Potential causes for the excess in the mortality of Polish patients with mental disorders include cigarette smoking, alcohol and medication abuse, inappropriate diet, and economic deprivation. Other postulated reasons behind the higher mortality of subjects from this group include a higher prevalence of concomitant cardiovascular disorders and increased suicide risk [16].

We showed that the subjects treated with typical and atypical antipsychotics differed significantly in terms of their mortality rates. The results of the largest meta-analysis published to date suggest that some second-generation antipsychotics may be more efficient than the first-generation agents, but this finding should be interpreted cautiously, taking into account all potential limitations inherent to meta-analyses [17]. A large retrospective cohort study of elderly patients showed that the use of typical antipsychotics is associated with a significantly higher adjusted mortality risk [18]. The fact that the SDRs for individuals prescribed both typical and atypical antipsychotics were higher than the SDRs for patients treated exclusively with the atypical agents can be interpreted in terms of the greater severity of the disease in the former group, which enforced the use of polytherapy [19].

4.1 Study Limitations

The principal limitation of this study stems from the fact that it was based on administrative record linkage.

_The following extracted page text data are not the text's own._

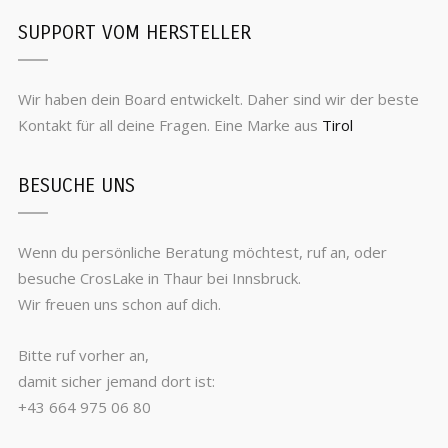
SUPPORT VOM HERSTELLER
Wir haben dein Board entwickelt. Daher sind wir der beste
Kontakt für all deine Fragen. Eine Marke aus
Tirol
BESUCHE UNS
Wenn du persönliche Beratung möchtest, ruf an, oder
besuche CrosLake in Thaur bei Innsbruck.
Wir freuen uns schon auf dich.
Bitte ruf vorher an,
damit sicher jemand dort ist:
+43 664 975 06 80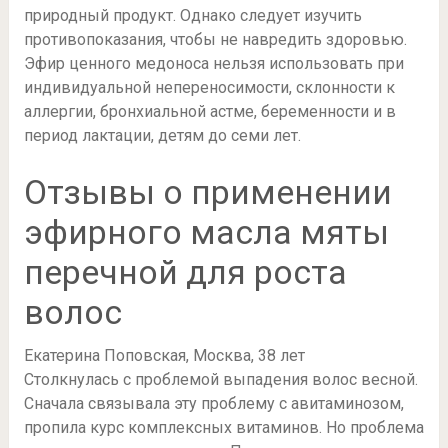
природный продукт. Однако следует изучить
противопоказания, чтобы не навредить здоровью.
Эфир ценного медоноса нельзя использовать при
индивидуальной непереносимости, склонности к
аллергии, бронхиальной астме, беременности и в
период лактации, детям до семи лет.
Отзывы о применении
эфирного масла мяты
перечной для роста
волос
Екатерина Поповская, Москва, 38 лет
Столкнулась с проблемой выпадения волос весной.
Сначала связывала эту проблему с авитаминозом,
пропила курс комплексных витаминов. Но проблема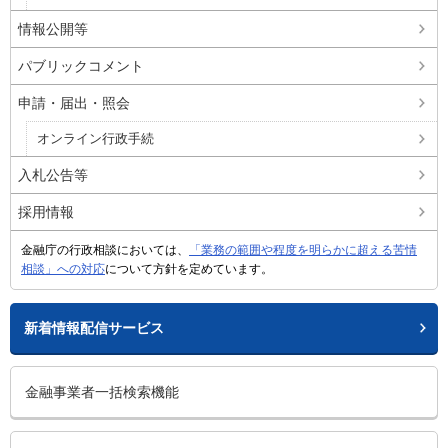
情報公開等
パブリックコメント
申請・届出・照会
オンライン行政手続
入札公告等
採用情報
金融庁の行政相談においては、
「業務の範囲や程度を明らかに超える苦情
相談」への対応
について方針を定めています。
新着情報配信サービス
金融事業者一括検索機能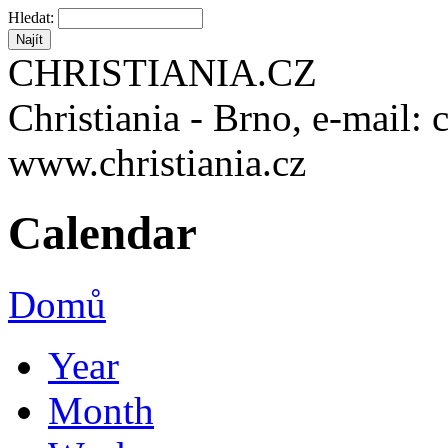
Hledat:
CHRISTIANIA.CZ
Christiania - Brno, e-mail: 
www.christiania.cz
Calendar
Domů
Year
Month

As a result, our analysis was not adjusted for such important modifiers of mortality risk such as concomitant diseases, and psychosocial, demographic, and lifestyle-related factors, and was controlled only for the age and sex of the participants. The difficulties related to the analysis of administrative records were discussed previously [20]. The differences in the proportion of atypical antipsychotics prescribed during consecutive years might reflect a prescription and selection bias, namely selection by indication, owing to a reimbursement policy or as a result of marketing activities undertaken by a manufacturer. Prescription bias occurs when patients with systemic diseases affecting the brain secondarily are not prescribed atypical drugs because patients with organic disease and exogenous psychosis are not eligible. It is noteworthy that new indications for treatment with atypical antipsychotics (i.e., bipolar affective disorder and dementia) emerged during the study period. Finally, we do not know the proportion of Polish physicians who refrained from prescribing an atypical antipsychotic when the diagnosis was ambiguous and/or inappropriately documented.

5 Conclusion

Polish patients eligible for treatment with antipsychotics differed from the general population of Poland in terms of their mortality rates. The risk of death was more than tenfold higher than the respective risk for the general population in 2008, but later in 2012, the differences dropped to threefold. The lowest number of refunded prescriptions was observed in 2012, possibly owing to a change in the drug refund scheme. In individuals who were prescribed typical antipsychotics, the mortality rate was significantly higher than in ever users of atypical medications and people using only atypical drugs. Mortality risk in clozapine users was also higher than in users of atypical medications. The beneficial effect of atypical antipsychotic use on mortality is more pronounced in men than in women. Antipsychotics are prescribed not only to individuals with purely mental illnesses but also to persons whose mental health is affected owing to the presence of a somatic condition or psychosocial problem. Antipsychotic use may be also affected by reimbursement regulations. Consequently, the antipsychotic prescription rate should not be considered a surrogate marker for the prevalence of psychiatric disorders.